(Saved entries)
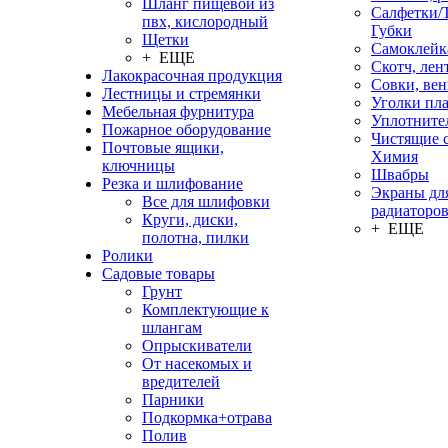
Шланг пищевой из
Салфетки/
пвх, кислородный
Губки
Щетки
Самоклейк
+ ЕЩЕ
Скотч, лен
Лакокрасочная продукция
Совки, ве
Лестницы и стремянки
Уголки пл
Мебельная фурнитура
Уплотните
Пожарное оборудование
Чистящие с
Почтовые ящики,
Химия
ключницы
Швабры
Резка и шлифование
Экраны дл
Все для шлифовки
радиаторо
Круги, диски,
+ ЕЩЕ
полотна, пилки
Ролики
Садовые товары
Грунт
Комплектующие к
шлангам
Опрыскиватели
От насекомых и
вредителей
Парники
Подкормка+отрава
Полив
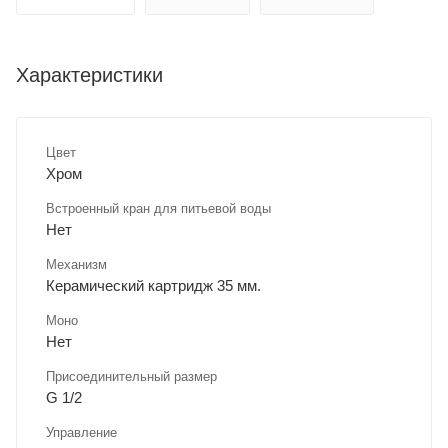
Характеристики
Цвет
Хром
Встроенный кран для питьевой воды
Нет
Механизм
Керамический картридж 35 мм.
Моно
Нет
Присоединительный размер
G 1/2
Управление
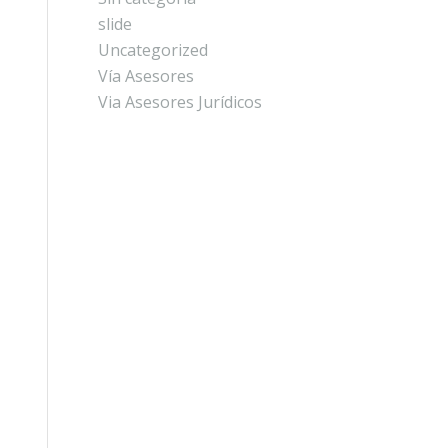
slide
Uncategorized
Vía Asesores
Via Asesores Jurídicos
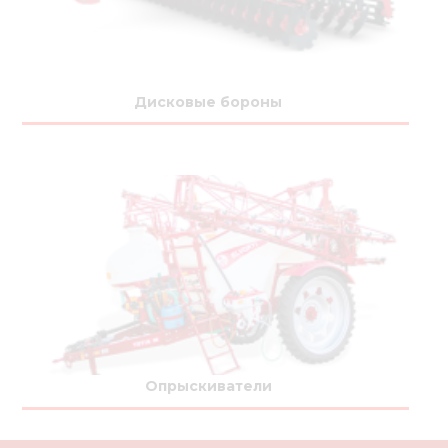
Дисковые бороны
Опрыскиватели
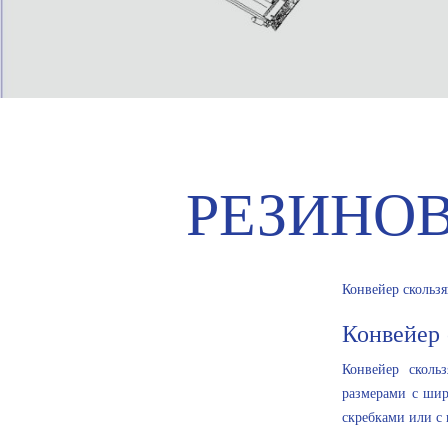
РЕЗИНО
Конвейер скольз
Конвейер
Конвейер сколь
размерами с шир
скребками или с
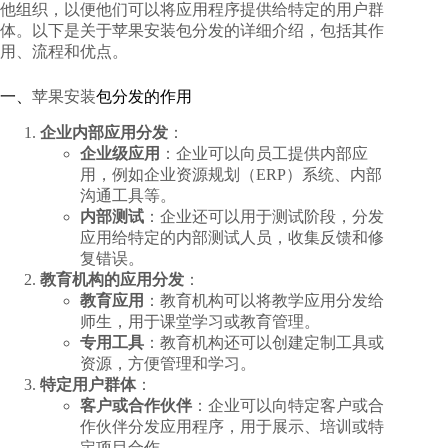
他组织，以便他们可以将应用程序提供给特定的用户群
体。以下是关于苹果安装包分发的详细介绍，包括其作
用、流程和优点。
一、
苹果安装
包分发的作用
企业内部应用分发
：
企业级应用
：企业可以向员工提供内部应
用，例如企业资源规划（ERP）系统、内部
沟通工具等。
内部测试
：企业还可以用于测试阶段，分发
应用给特定的内部测试人员，收集反馈和修
复错误。
教育机构的应用分发
：
教育应用
：教育机构可以将教学应用分发给
师生，用于课堂学习或教育管理。
专用工具
：教育机构还可以创建定制工具或
资源，方便管理和学习。
特定用户群体
：
客户或合作伙伴
：企业可以向特定客户或合
作伙伴分发应用程序，用于展示、培训或特
定项目合作。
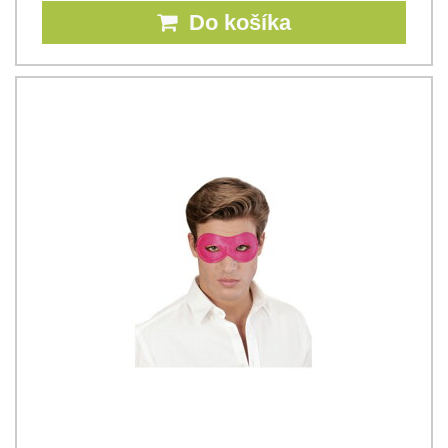
Do košíka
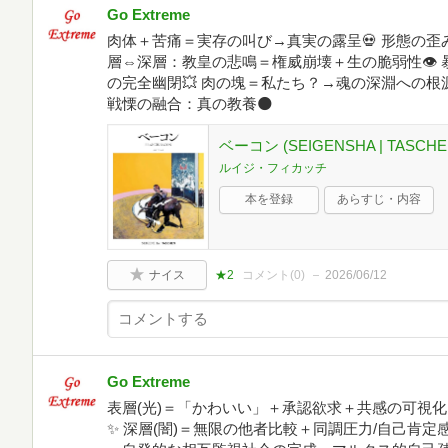
Go Extreme
肉体＋苦痛＝実存の叫び→真実の露呈💀 形態の歪み
層⇔深層：教皇の悲鳴＝権威崩壊＋生の脆弱性👁️
の完全幽閉💥 肉の塊＝私たち？→魂の深淵への根
戦慄の融合：真の教養🌑
ベーコン (SEIGENSHA | TASCHEN B
ルイジ・フィカッチ
本を登録
あらすじ・内容
ナイス
★2
コメント(
0
)
2026/06/12
Go Extreme
表層(光)＝「かわいい」＋承認欲求＋共感の可視
✨ 深層(闇)＝無限の他者比較＋同調圧力/自己肯定感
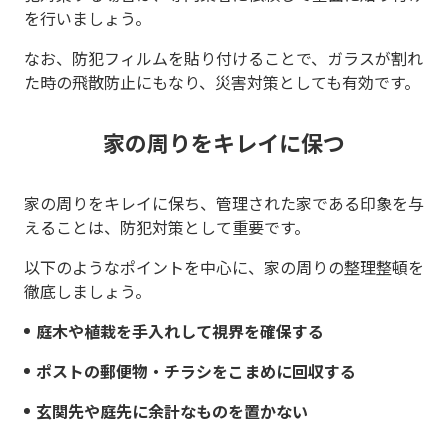
を行いましょう。
なお、防犯フィルムを貼り付けることで、ガラスが割れ
た時の飛散防止にもなり、災害対策としても有効です。
家の周りをキレイに保つ
家の周りをキレイに保ち、管理された家である印象を与
えることは、防犯対策として重要です。
以下のようなポイントを中心に、家の周りの整理整頓を
徹底しましょう。
庭木や植栽を手入れして視界を確保する
ポストの郵便物・チラシをこまめに回収する
玄関先や庭先に余計なものを置かない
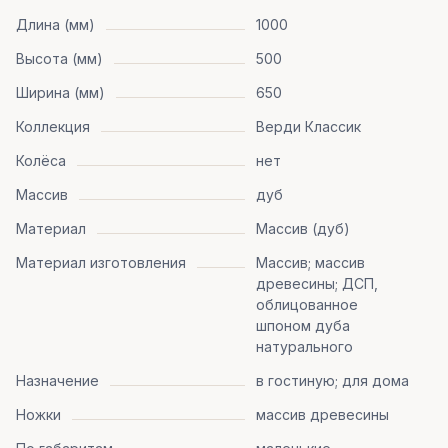
Длина (мм)
1000
Высота (мм)
500
Ширина (мм)
650
Коллекция
Верди Классик
Колёса
нет
Массив
дуб
Материал
Массив (дуб)
Материал изготовления
Массив; массив
древесины; ДСП,
облицованное
шпоном дуба
натурального
Назначение
в гостиную; для дома
Ножки
массив древесины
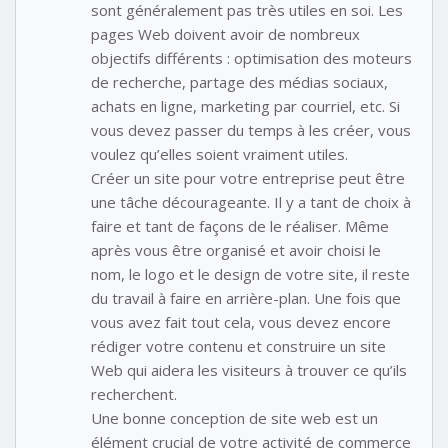
sont généralement pas très utiles en soi. Les
pages Web doivent avoir de nombreux
objectifs différents : optimisation des moteurs
de recherche, partage des médias sociaux,
achats en ligne, marketing par courriel, etc. Si
vous devez passer du temps à les créer, vous
voulez qu’elles soient vraiment utiles.
Créer un site pour votre entreprise peut être
une tâche décourageante. Il y a tant de choix à
faire et tant de façons de le réaliser. Même
après vous être organisé et avoir choisi le
nom, le logo et le design de votre site, il reste
du travail à faire en arrière-plan. Une fois que
vous avez fait tout cela, vous devez encore
rédiger votre contenu et construire un site
Web qui aidera les visiteurs à trouver ce qu’ils
recherchent.
Une bonne conception de site web est un
élément crucial de votre activité de commerce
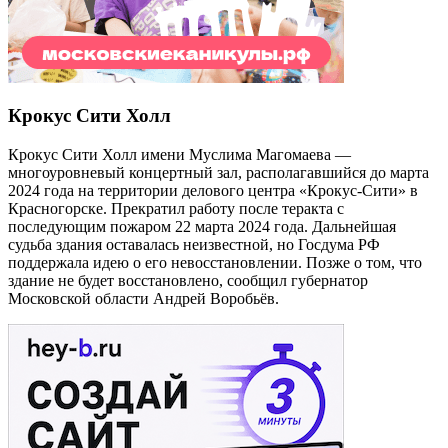
Крокус Сити Холл
Крокус Сити Холл имени Муслима Магомаева —
многоуровневый концертный зал, располагавшийся до марта
2024 года на территории делового центра «Крокус-Сити» в
Красногорске. Прекратил работу после теракта с
последующим пожаром 22 марта 2024 года. Дальнейшая
судьба здания оставалась неизвестной, но Госдума РФ
поддержала идею о его невосстановлении. Позже о том, что
здание не будет восстановлено, сообщил губернатор
Московской области Андрей Воробьёв.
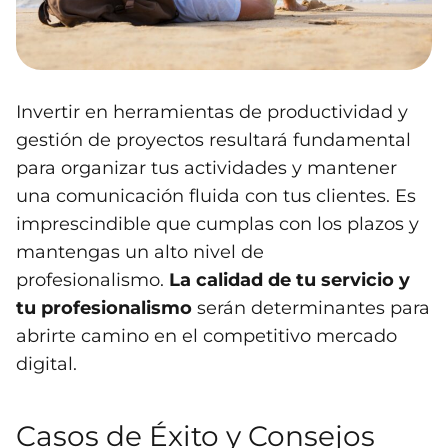
Invertir en herramientas de productividad y
gestión de proyectos resultará fundamental
para organizar tus actividades y mantener
una comunicación fluida con tus clientes. Es
imprescindible que cumplas con los plazos y
mantengas un alto nivel de
profesionalismo.
La calidad de tu servicio y
tu profesionalismo
serán determinantes para
abrirte camino en el competitivo mercado
digital.
Casos de Éxito y Consejos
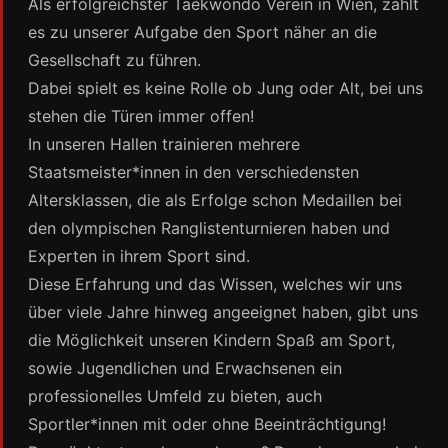
Als erfolgreichster Taekwondo Verein in Wien, zählt
es zu unserer Aufgabe den Sport näher an die
Gesellschaft zu führen.
Dabei spielt es keine Rolle ob Jung oder Alt, bei uns
stehen die Türen immer offen!
In unseren Hallen trainieren mehrere
Staatsmeister*innen in den verschiedensten
Altersklassen, die als Erfolge schon Medaillen bei
den olympischen Ranglistenturnieren haben und
Experten in ihrem Sport sind.
Diese Erfahrung und das Wissen, welches wir uns
über viele Jahre hinweg angeeignet haben, gibt uns
die Möglichkeit unseren Kindern Spaß am Sport,
sowie Jugendlichen und Erwachsenen ein
professionelles Umfeld zu bieten, auch
Sportler*innen mit oder ohne Beeinträchtigung!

What this task involves: Please output the lines from the one with "Invertir en herramientas de productividad y" to the one with "Casos de Éxito y Consejos" as a Markdown table with the columns Row and Entry line, skipping any blank lines.

Response area:
| Row | Entry line |
|---|---|
| 1 | Invertir en herramientas de productividad y |
| 2 | gestión de proyectos resultará fundamental |
| 3 | para organizar tus actividades y mantener |
| 4 | una comunicación fluida con tus clientes. Es |
| 5 | imprescindible que cumplas con los plazos y |
| 6 | mantengas un alto nivel de |
| 7 | profesionalismo. |
| 8 | La calidad de tu servicio y |
| 9 | tu profesionalismo |
| 10 | serán determinantes para |
| 11 | abrirte camino en el competitivo mercado |
| 12 | digital. |
| 13 | Casos de Éxito y Consejos |